[Selected passage]:

────────────────────

Minimally Invasive Corpectomy with Fusion



Minimally Invasive Corpectomy with Fusion


Rudolf Beisse

Franziska C. Heider



INTRODUCTION

Anterior reconstructive procedures at the anterior column of the truncal spine can be conducted via conventional open or so-called mini-open approaches using microsurgical techniques. Posterolateral approaches, from a unilateral or bilateral approach, also provide access to the anterior column but may have greater approach-related morbidity due to the extended exposure of the spine, spinal canal, and the ribs with the associated with the ligature of nerve roots. Potential and theoretical problems with current open techniques include injury to the local structures such as skin, muscles and ribs, intercostal neuralgia, blood loss and adhesions between lung, pleura, and diaphragm.

In general, there are no limitations regarding age, pathology, or spinal level for anterior column reconstruction. Overall, the range of indications for the techniques described (alone or in combination with posterior instrumentation/stabilization) include:



  • Fractures and unstable injuries located at the thoracolumbar junction from T4 to L2 with significant destruction of the vertebral body and/or intervertebral disk and structural defects compromising the anterior load-bearing function of the spine.


  • Posttraumatic pseudarthrosis or posttraumatic deformity causing a pain syndrome and/or sagittal imbalance.


  • Thoracic herniated disk.


  • Posttraumatic, degenerative, or neoplastic narrowing of the spinal canal.


  • Spondylodiscitis.1


  • Spinal tumor and metastasis.2


Contraindications to a Thoracoscopic Approach

Significant previous cardiopulmonary disease with limited cardiopulmonary function and associated contraindications for single-lung ventilation; acute posttraumatic lung failure; significant hemostatic disturbances.

────────────────────

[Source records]
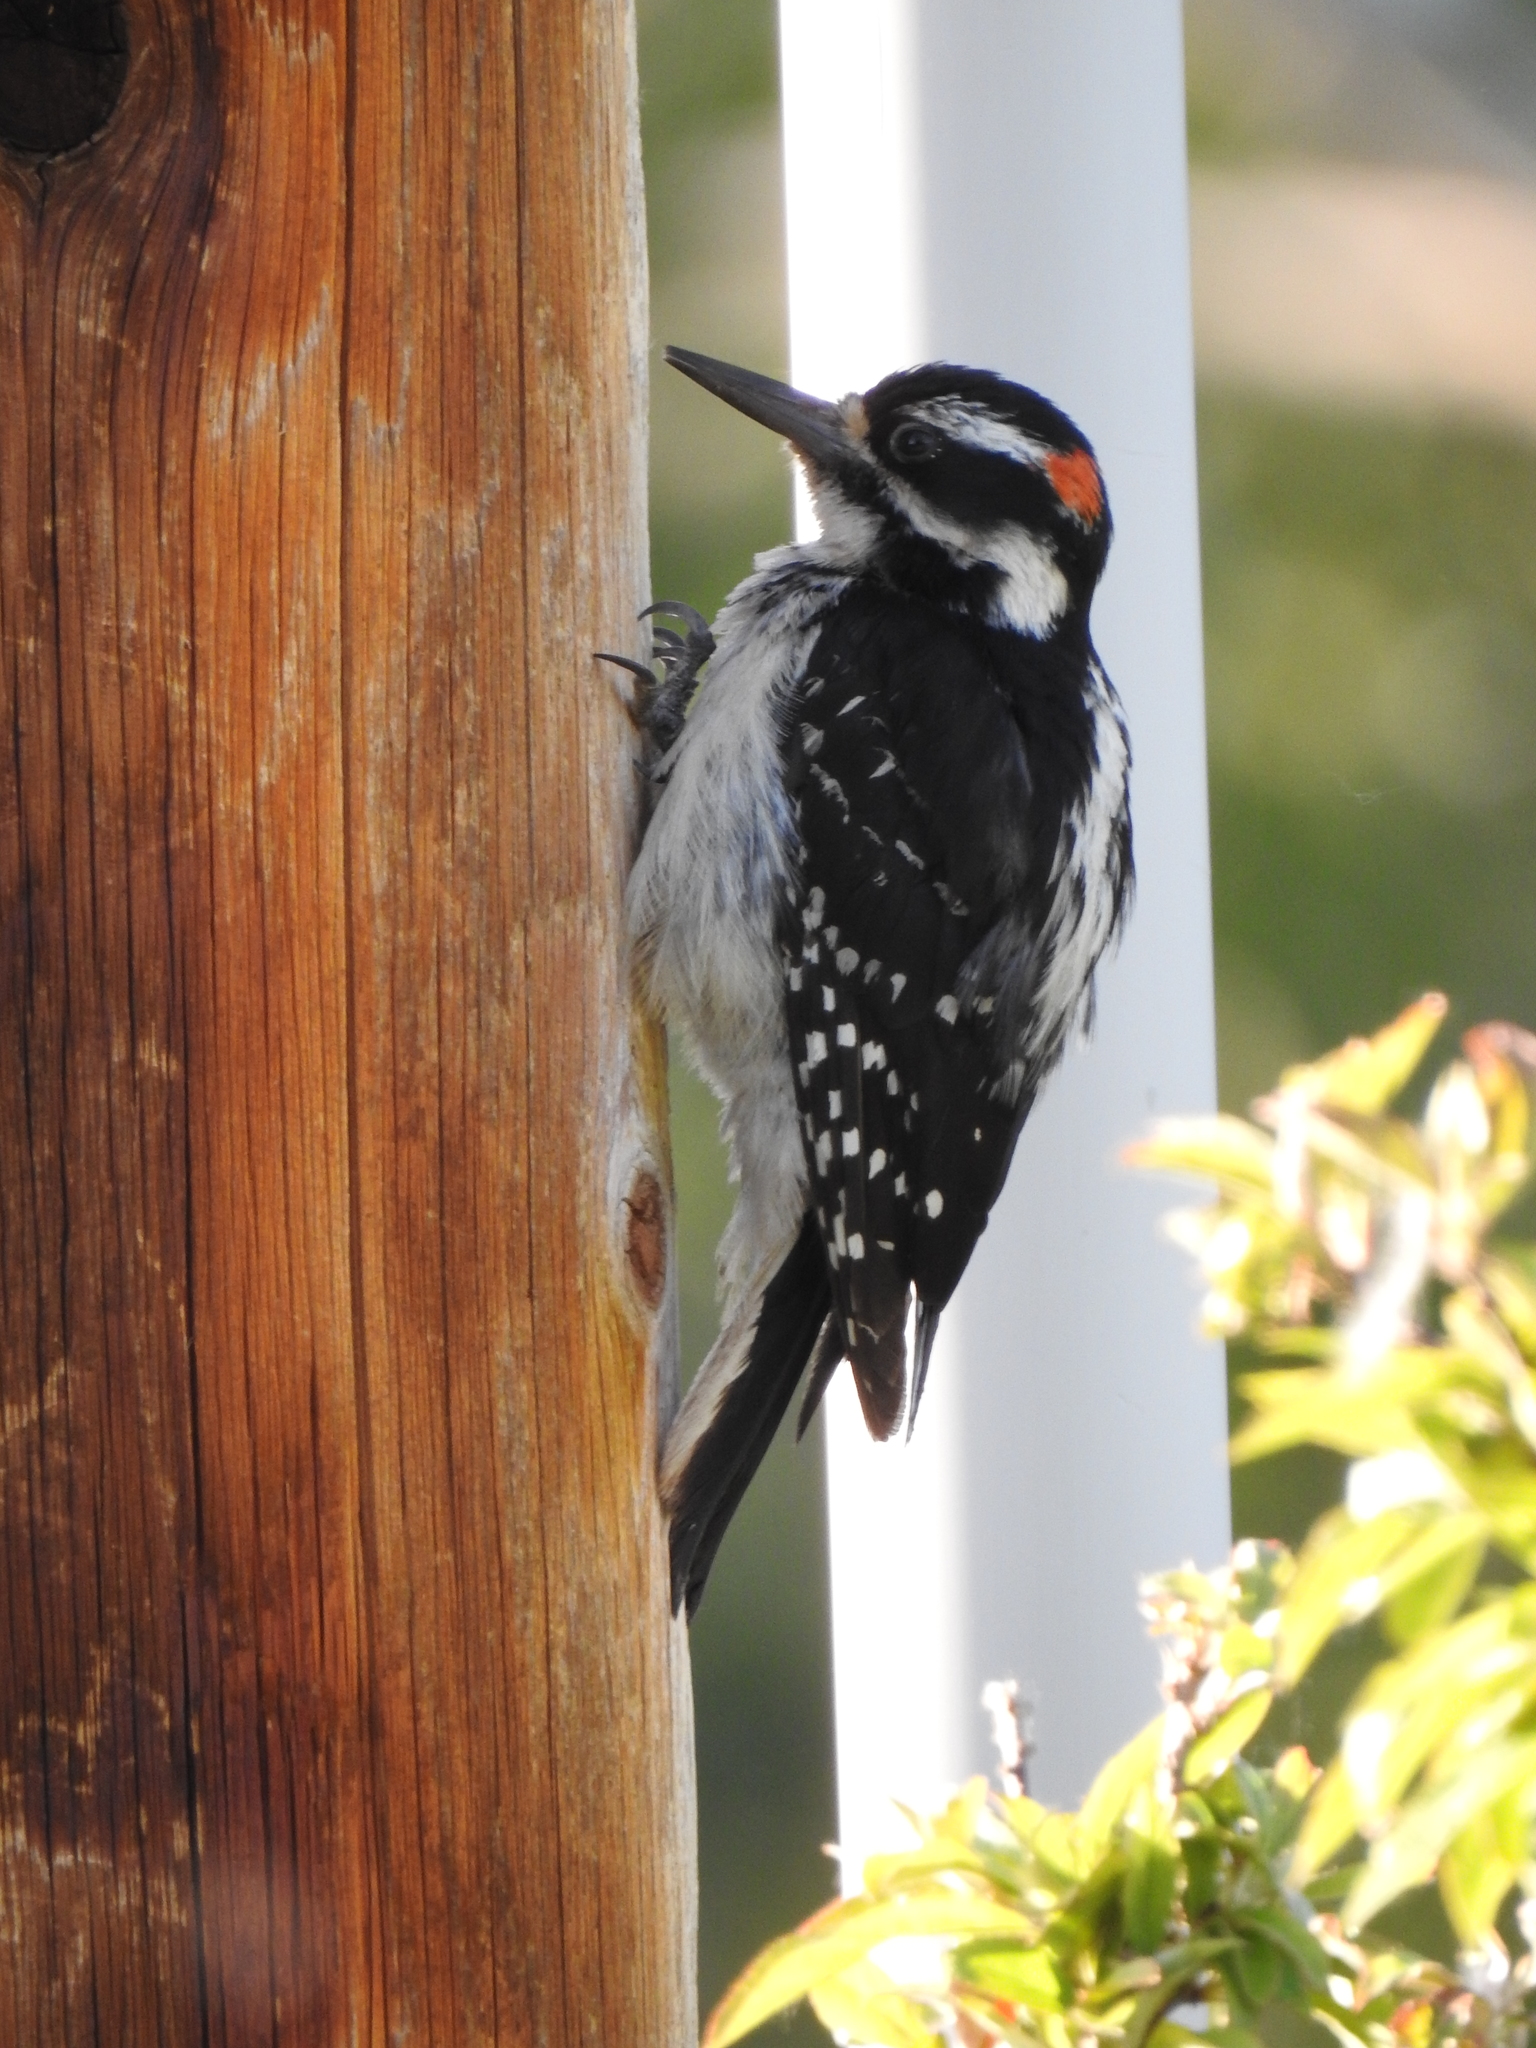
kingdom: Animalia
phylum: Chordata
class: Aves
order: Piciformes
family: Picidae
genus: Leuconotopicus
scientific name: Leuconotopicus villosus
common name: Hairy woodpecker
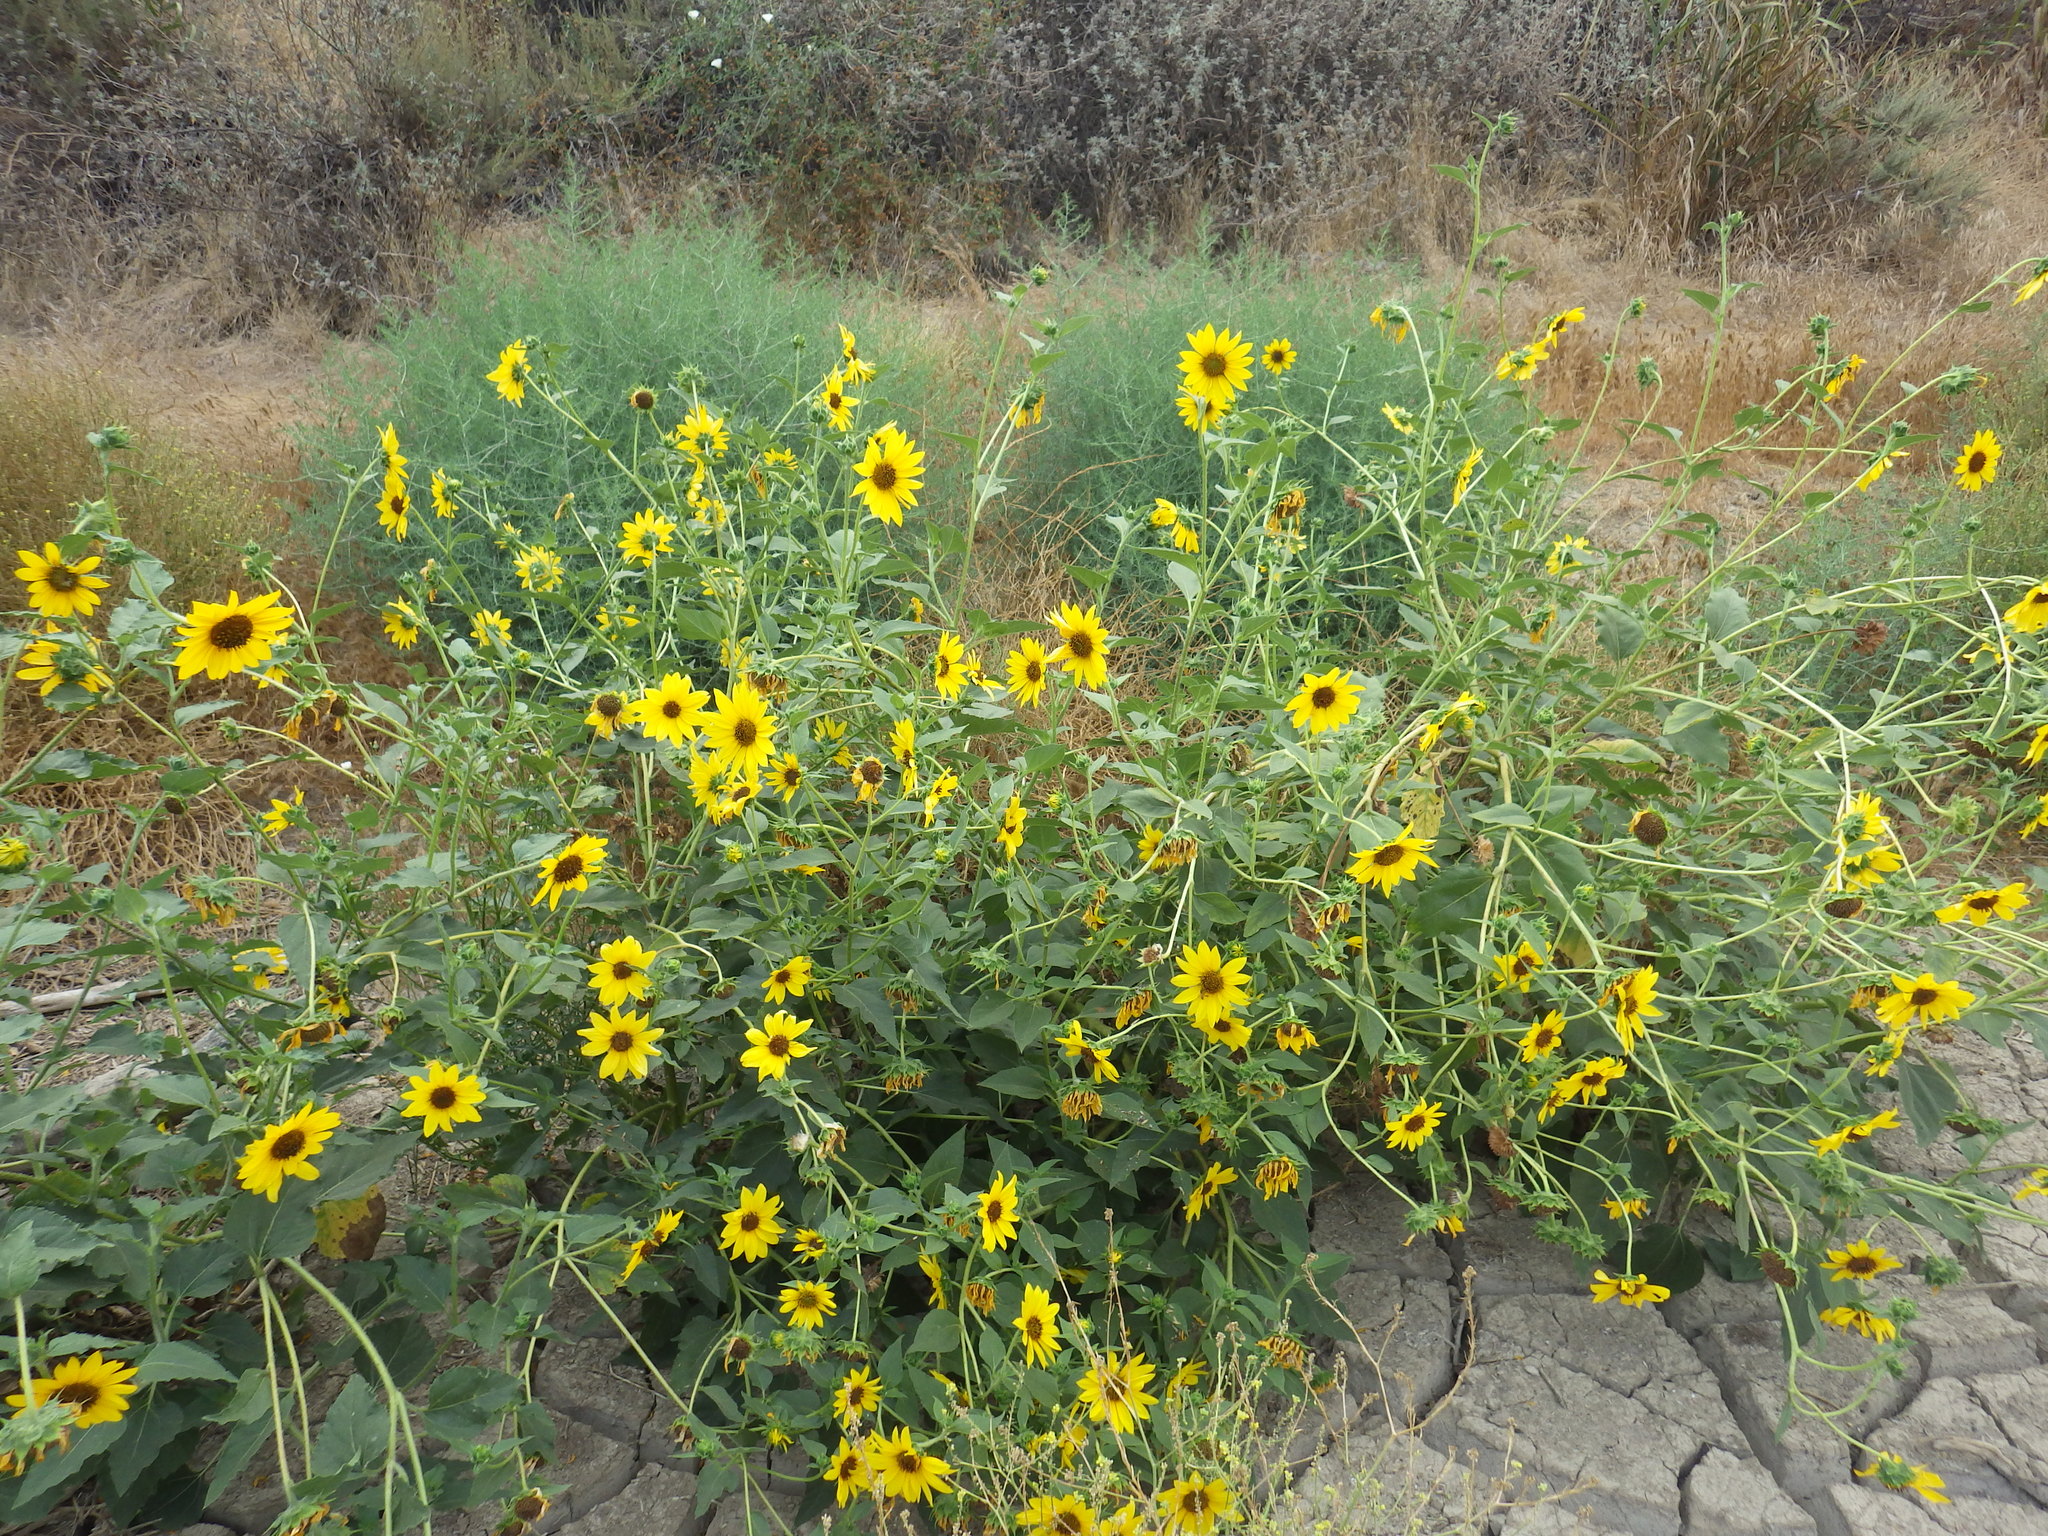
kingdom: Plantae
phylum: Tracheophyta
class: Magnoliopsida
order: Asterales
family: Asteraceae
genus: Helianthus
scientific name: Helianthus annuus
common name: Sunflower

────────────────────

[Problem set]:
a. State whether each statement below agrees with the text on minimally invasive corpectomy with fusion. Answer yes or no, and quote the deciding words of the text. (i) No limitations on age, pathology, or spinal level apply in general to anterior column reconstruction. (ii) The fractures listed as indications are located from T4 to L4. (iii) Acute posttraumatic lung failure is a contraindication to a thoracoscopic approach.
b. Continue the text on minimally invasive corpectomy with fusion, beginning after its final sentence.

[Solved problems]:
a.
(i) Yes: "In general, there are no limitations regarding age, pathology, or spinal level for anterior column reconstruction."
(ii) No: "located at the thoracolumbar junction from T4 to L2"
(iii) Yes: "acute posttraumatic lung failure"

b.
In cases with previous operative interventions or infectious diseases of the lung and mediastinum, extensive adhesions may be encountered and present a relative contraindication for thoracoscopy.3, 4, 5, 6


OPERATING TECHNIQUE FOR THORACOSCOPIC VENTRAL DECOMPRESSION AND RECONSTRUCTION—GENERAL PRINCIPLE

In contrast to tumor surgery on the spine, in spinal trauma there is no need for complete vertebral body resection. In acute trauma, it may be important to preserve the anterior longitudinal ligament, since this represents a valuable indicator for the original height of the vertebral motor segment.6 If distractible cages are being used for vertebral body replacement, these can be stretched against the anterior longitudinal ligament. This contributes to a substantial increase in the primary stability of the reconstruction. Whereas treatment of posttraumatic deformity
almost routinely requires a complete anterior release with the dissection of the anterior ligament enabling full reduction of the deformity, the extent of the corpectomy depends on the nature of the fracture, tumor, or infection, and the possible involvement of the posterior vertebral body wall and narrowing of the spinal canal. We perform resection of the posterior wall in cases where the trauma has caused displacement of the posterior wall, with substantial narrowing of the spinal canal in combination with neurologic deficit.4,6,7


MIS TECHNIQUE


Anatomy

The truncal spine lies embedded almost in the center of the thoracic and abdominal cavity which is separated from each other by the diaphragm. The domelike diaphragm is connected firmly by the margins to the sternum, ribs, and spine, and arches up into the thoracic cavity. Viewed topographically, the diaphragm attaches to the spine at the level of the first lumbar vertebra, whereas the lowest point of the thoracic cavity projects with the costophrenic sinus at the level of the lower endplate of L2. This makes it possible to place a trocar intrathoracically in the costophrenic sinus, which, after partial detachment of the diaphragm, provides access to the retroperitoneal section of the spine down to the lower endplate of L2. Another anatomic feature that must be considered for each patient is the course of the aorta which will vary from person to person. The aortic arch is located approximately at the level of T5 and the descending aorta lies closely adjacent to the left side of the thoracic spine. Usually, at the level of T8, the aorta changes its position and lies directly anterior to the spine where it remains through the thoracolumbar section of the spine.



Instruments and Implants

Instruments specially designed for the endoscopic technique are used for soft tissue preparation as well as disk and bone resection. Soft reusable threaded trocars—11 mm in diameter—serve to protect the soft tissue, intercostal nerve, and vascular bundle. Such instruments are offered by several manufacturers as a set.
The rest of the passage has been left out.